[Check your understanding]
1: Translate this sentence from the Radio Brakoss report into Spanish: "The decision to reopen Radio Brakoss is accompanied by one condition: submission of a list of members of the station’s management committee to the HCC within 45 days."
2: Name every journalist whose release JED asks the Chadian authorities to secure in the Radio Brakoss report.
3: Reproduce word for word the part of the Radio Brakoss report that runs from "The decision to reopen Radio" to "village of Moïssala.".

Text passage START

(JED/IFEX) – On 23 August 2005, Moussa Mahamat Dago, president of the High Council of Communication (Haut conseil de la communication, HCC), the body that regulates Chad’s media, authorised the resumption of broadcasts by Radio Brakoss, a community station based in Moïssala, a village about 700 km from the capital, N’Djamena. The decision to reopen […]
(JED/IFEX) – On 23 August 2005, Moussa Mahamat Dago, president of the High Council of Communication (Haut conseil de la communication, HCC), the body that regulates Chad’s media, authorised the resumption of broadcasts by Radio Brakoss, a community station based in Moïssala, a village about 700 km from the capital, N’Djamena.
The decision to reopen Radio Brakoss is accompanied by one condition: submission of a list of members of the station’s management committee to the HCC within 45 days.
During its latest mission to N’Djamena from 11 to 18 August, JED met with Dago, who promised to reopen the station, which is the only media outlet for the entire village of Moïssala.
While JED believes Radio Brakoss’s suspension was entirely unjustified, it welcomes the HCC’s decision and notes that four journalists remain in prison after receiving heavy sentences. JED calls on the Chadian authorities, particularly President Idriss Déby, to do everything possible to ensure the release of Sy Koumbo, Samory Ngaradoumbé, Michel Didama and Al Haj Ngarondé Djarma (see IFEX alerts of 16, 15 and 9 August, 19, 7 and 6 July and 23 June 2005).
On 19 May 2005, Radio Brakoss was temporarily suspended by the HCC, which accused the station of “recurring conflicts with the administrative, military and traditional authorities as well as dysfunction and a lack of supervision of its personnel.”

Text passage END
Exercise data START

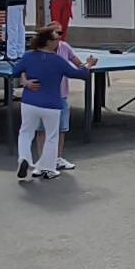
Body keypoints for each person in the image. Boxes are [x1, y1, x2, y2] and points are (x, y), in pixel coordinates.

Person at [11, 26, 94, 180]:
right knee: (52, 136)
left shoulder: (28, 56)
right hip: (51, 104)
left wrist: (25, 81)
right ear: (48, 42)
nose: (59, 41)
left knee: (25, 132)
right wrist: (88, 65)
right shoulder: (57, 61)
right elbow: (79, 74)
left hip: (29, 102)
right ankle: (48, 168)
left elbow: (15, 71)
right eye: (56, 38)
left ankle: (24, 159)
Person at [28, 21, 87, 172]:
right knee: (42, 131)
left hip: (61, 97)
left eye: (61, 32)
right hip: (43, 97)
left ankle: (57, 159)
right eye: (57, 33)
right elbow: (24, 69)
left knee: (61, 130)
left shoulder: (65, 48)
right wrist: (26, 82)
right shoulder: (40, 52)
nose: (60, 35)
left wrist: (87, 66)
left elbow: (77, 64)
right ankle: (41, 162)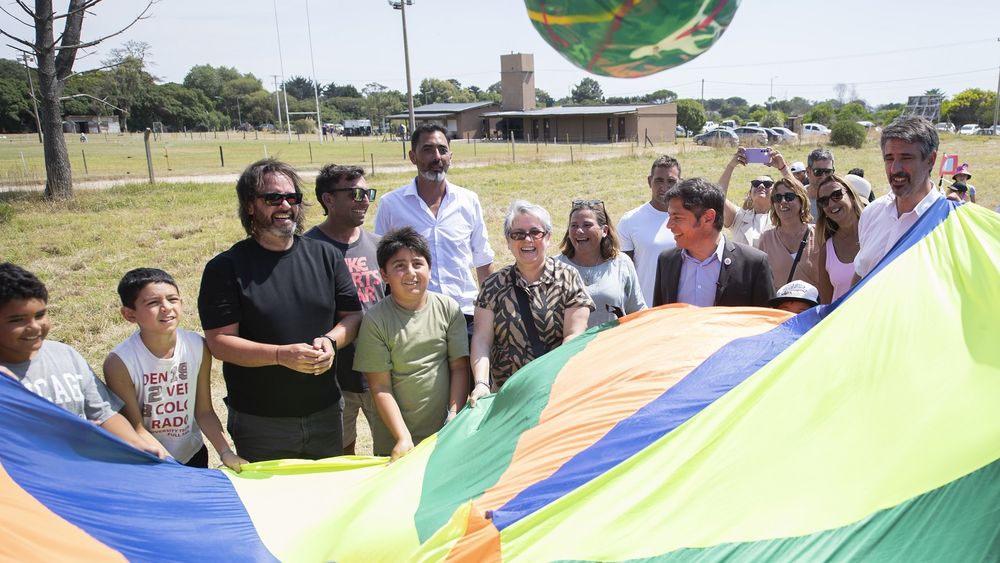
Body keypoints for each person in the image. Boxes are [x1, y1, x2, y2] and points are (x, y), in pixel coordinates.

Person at [198, 159, 363, 462]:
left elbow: (352, 316)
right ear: (250, 206)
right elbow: (220, 342)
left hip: (325, 413)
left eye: (292, 198)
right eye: (273, 198)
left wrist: (330, 341)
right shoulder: (225, 268)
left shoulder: (325, 255)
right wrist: (280, 356)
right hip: (261, 422)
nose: (285, 205)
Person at [0, 263, 163, 458]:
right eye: (17, 320)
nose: (34, 327)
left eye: (40, 315)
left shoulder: (65, 354)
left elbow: (103, 414)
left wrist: (137, 444)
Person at [104, 268, 246, 471]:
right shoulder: (119, 362)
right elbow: (135, 428)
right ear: (129, 314)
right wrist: (172, 467)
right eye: (153, 303)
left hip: (193, 454)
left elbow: (204, 411)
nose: (166, 308)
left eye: (172, 299)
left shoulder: (198, 346)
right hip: (150, 460)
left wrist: (225, 452)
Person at [353, 228, 470, 461]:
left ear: (429, 267)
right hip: (396, 441)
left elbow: (459, 367)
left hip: (445, 435)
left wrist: (453, 416)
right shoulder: (375, 320)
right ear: (384, 275)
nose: (411, 273)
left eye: (418, 263)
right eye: (399, 266)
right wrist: (402, 437)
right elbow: (380, 387)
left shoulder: (449, 309)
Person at [374, 124, 494, 337]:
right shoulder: (391, 205)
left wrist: (491, 310)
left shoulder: (468, 201)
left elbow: (483, 261)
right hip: (412, 317)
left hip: (464, 313)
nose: (436, 157)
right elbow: (380, 266)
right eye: (428, 149)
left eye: (442, 150)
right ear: (412, 156)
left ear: (450, 156)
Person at [469, 200, 594, 399]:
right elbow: (482, 339)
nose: (527, 240)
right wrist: (481, 383)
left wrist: (547, 380)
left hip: (557, 391)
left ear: (548, 237)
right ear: (508, 241)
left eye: (535, 232)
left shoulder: (568, 278)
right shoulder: (492, 286)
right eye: (517, 234)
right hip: (508, 397)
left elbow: (574, 336)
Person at [304, 164, 386, 455]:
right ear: (328, 199)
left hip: (379, 372)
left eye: (367, 193)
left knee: (391, 456)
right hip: (333, 378)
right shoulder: (306, 248)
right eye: (354, 193)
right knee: (339, 456)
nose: (364, 200)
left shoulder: (380, 246)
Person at [651, 178, 775, 307]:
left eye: (677, 217)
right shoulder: (666, 261)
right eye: (669, 216)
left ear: (708, 218)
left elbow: (767, 321)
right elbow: (660, 320)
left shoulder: (753, 264)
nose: (669, 225)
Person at [854, 116, 943, 280]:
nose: (895, 169)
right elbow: (860, 275)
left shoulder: (947, 222)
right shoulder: (871, 214)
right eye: (889, 159)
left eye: (906, 158)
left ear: (930, 159)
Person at [557, 199, 645, 327]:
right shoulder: (556, 266)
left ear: (604, 230)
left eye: (587, 225)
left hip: (614, 344)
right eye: (574, 225)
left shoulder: (622, 263)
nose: (579, 231)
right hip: (571, 346)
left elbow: (637, 310)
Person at [618, 155, 680, 307]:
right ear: (649, 181)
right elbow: (624, 272)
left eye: (671, 181)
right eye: (659, 180)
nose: (664, 186)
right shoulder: (630, 220)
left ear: (680, 183)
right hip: (645, 309)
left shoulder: (691, 219)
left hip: (682, 310)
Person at [753, 176, 820, 292]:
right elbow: (761, 283)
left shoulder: (819, 234)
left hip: (815, 308)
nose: (783, 202)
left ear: (801, 200)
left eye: (789, 197)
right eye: (778, 198)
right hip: (780, 309)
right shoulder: (766, 238)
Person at [718, 146, 794, 247]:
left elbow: (801, 197)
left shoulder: (783, 217)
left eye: (767, 184)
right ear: (750, 194)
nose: (761, 186)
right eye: (756, 183)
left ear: (775, 194)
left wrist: (783, 168)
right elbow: (717, 198)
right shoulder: (739, 218)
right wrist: (731, 166)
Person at [815, 175, 866, 303]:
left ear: (852, 197)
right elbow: (826, 305)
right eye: (824, 201)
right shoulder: (827, 250)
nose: (831, 204)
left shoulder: (877, 231)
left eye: (837, 195)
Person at [805, 148, 836, 220]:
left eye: (828, 172)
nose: (823, 177)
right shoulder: (797, 199)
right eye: (818, 171)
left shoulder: (838, 199)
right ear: (808, 171)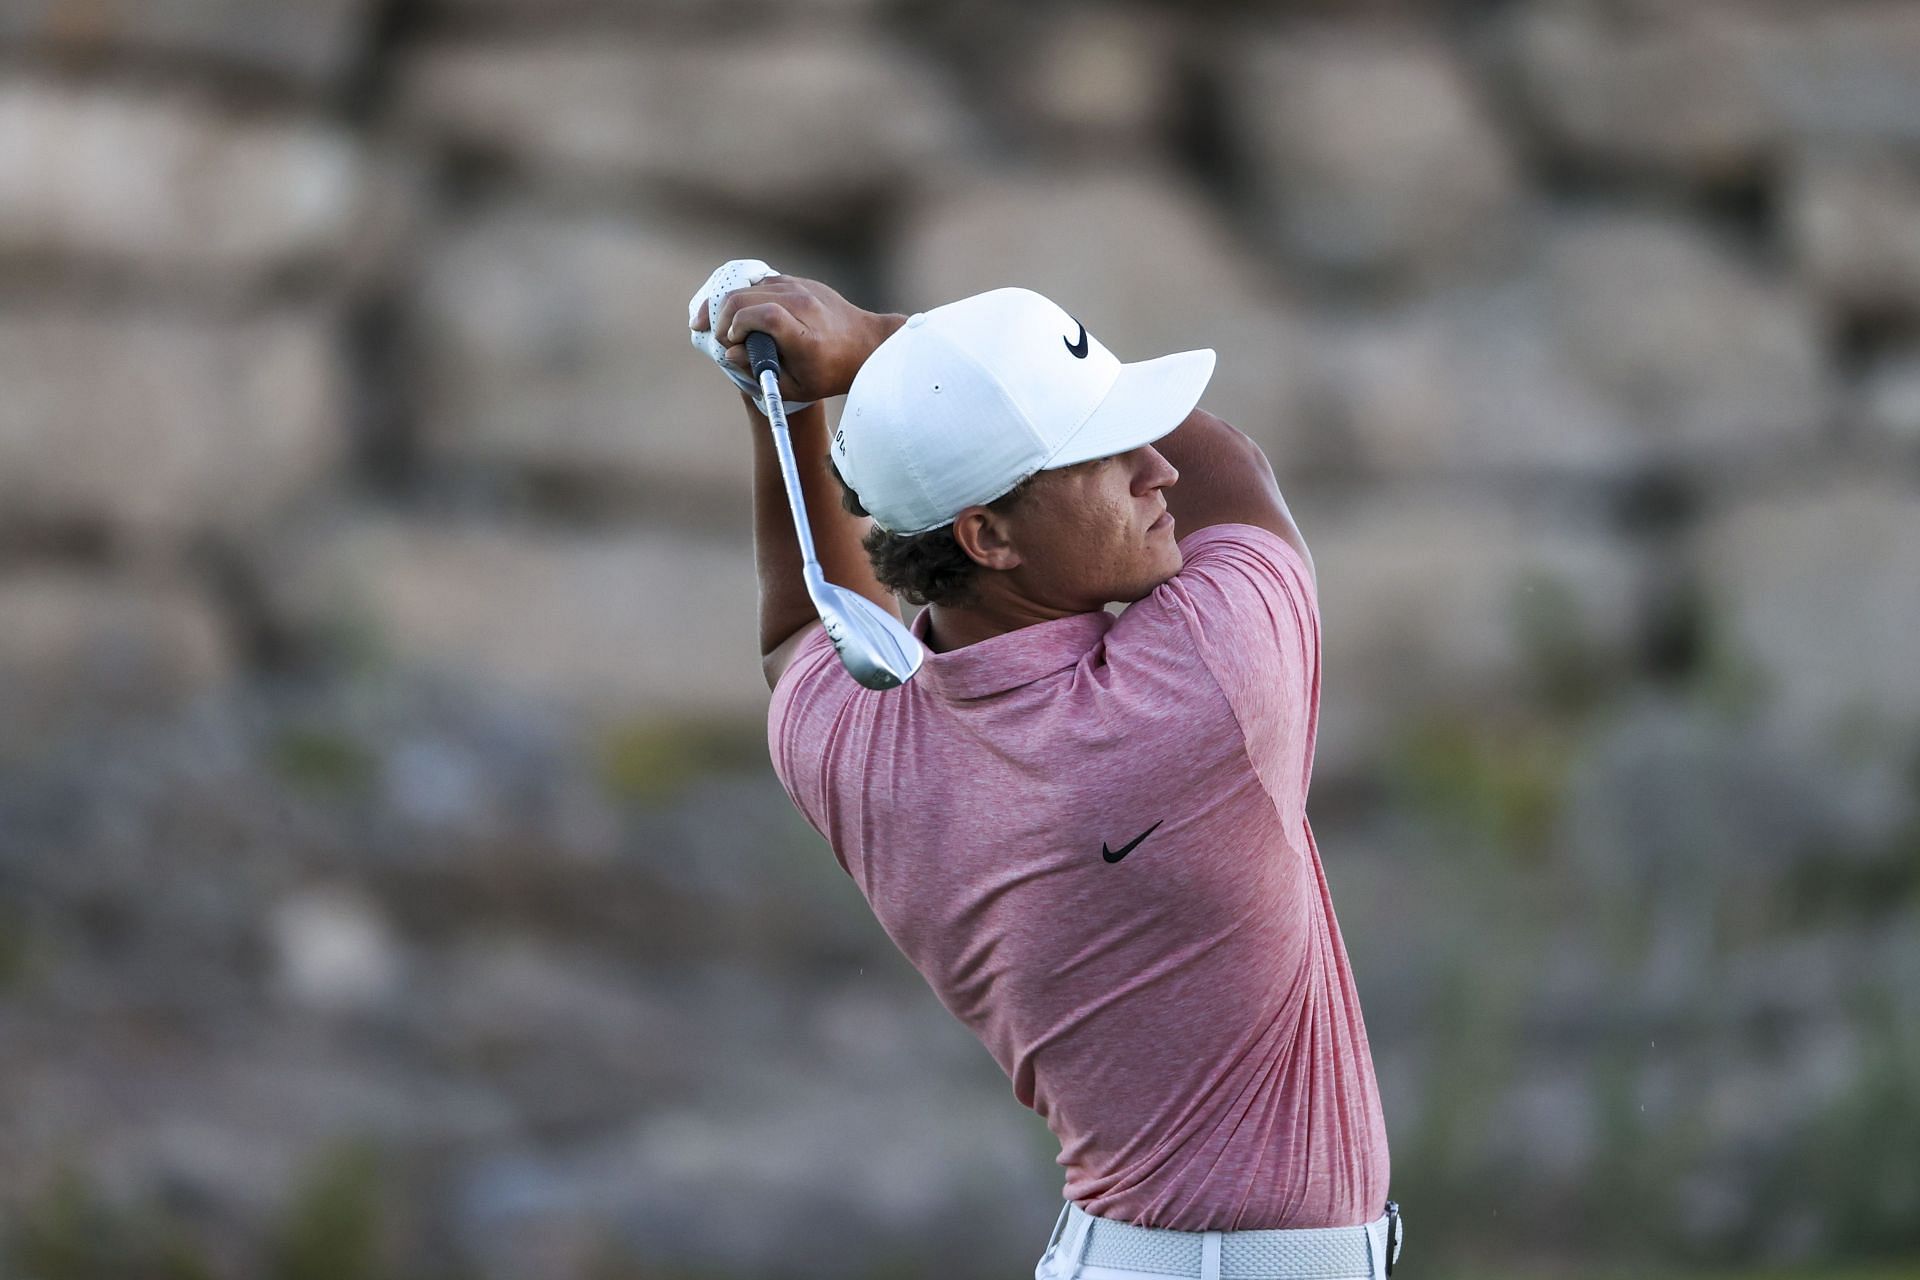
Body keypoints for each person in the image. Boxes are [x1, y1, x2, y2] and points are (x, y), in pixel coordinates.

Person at [689, 261, 1402, 1280]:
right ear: (987, 535)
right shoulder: (1200, 684)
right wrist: (867, 345)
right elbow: (1234, 475)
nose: (1157, 469)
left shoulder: (855, 742)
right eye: (1105, 455)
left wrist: (789, 400)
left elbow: (805, 622)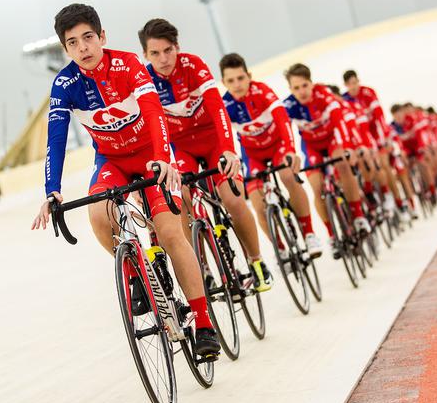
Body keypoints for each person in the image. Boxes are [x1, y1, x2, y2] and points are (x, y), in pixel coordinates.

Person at [30, 3, 220, 355]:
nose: (83, 48)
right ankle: (137, 277)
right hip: (112, 161)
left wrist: (164, 158)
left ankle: (204, 323)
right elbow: (55, 137)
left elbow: (152, 112)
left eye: (88, 38)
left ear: (102, 37)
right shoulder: (64, 83)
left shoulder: (128, 64)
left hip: (152, 154)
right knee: (99, 215)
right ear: (65, 49)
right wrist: (52, 191)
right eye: (73, 43)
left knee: (169, 231)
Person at [138, 18, 273, 292]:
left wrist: (229, 151)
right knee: (183, 201)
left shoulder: (194, 65)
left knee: (233, 200)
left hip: (213, 142)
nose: (163, 59)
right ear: (145, 55)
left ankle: (257, 263)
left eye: (168, 50)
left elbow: (218, 109)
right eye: (155, 53)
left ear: (177, 47)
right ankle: (205, 271)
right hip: (182, 148)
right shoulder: (145, 78)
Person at [220, 53, 325, 259]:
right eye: (230, 81)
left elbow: (283, 120)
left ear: (249, 76)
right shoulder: (225, 104)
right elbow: (223, 136)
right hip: (253, 155)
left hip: (278, 146)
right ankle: (281, 250)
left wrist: (290, 151)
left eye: (241, 78)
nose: (237, 84)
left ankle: (309, 233)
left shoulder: (263, 92)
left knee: (287, 176)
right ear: (223, 82)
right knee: (258, 204)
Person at [281, 64, 371, 257]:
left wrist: (347, 147)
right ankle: (332, 234)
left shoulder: (325, 95)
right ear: (290, 90)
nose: (301, 91)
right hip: (312, 146)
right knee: (317, 188)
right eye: (296, 88)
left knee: (342, 164)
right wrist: (290, 152)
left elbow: (340, 121)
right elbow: (284, 130)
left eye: (304, 85)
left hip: (333, 140)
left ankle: (358, 216)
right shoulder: (289, 105)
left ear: (311, 84)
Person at [343, 70, 406, 219]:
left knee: (383, 165)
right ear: (345, 85)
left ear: (359, 81)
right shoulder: (345, 100)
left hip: (375, 133)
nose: (353, 86)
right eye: (350, 84)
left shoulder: (368, 93)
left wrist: (383, 138)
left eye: (355, 82)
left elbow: (379, 117)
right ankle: (369, 193)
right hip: (360, 135)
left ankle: (398, 201)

Exercise data END

[Expected outputs]
1: La decisión de reabrir Radio Brakoss va acompañada de una condición: la presentación al HCC, en un plazo de 45 días, de una lista de los miembros del comité de gestión de la emisora.

2: Sy Koumbo, Samory Ngaradoumbé, Michel Didama, Al Haj Ngarondé Djarma

3:
The decision to reopen Radio Brakoss is accompanied by one condition: submission of a list of members of the station’s management committee to the HCC within 45 days.
During its latest mission to N’Djamena from 11 to 18 August, JED met with Dago, who promised to reopen the station, which is the only media outlet for the entire village of Moïssala.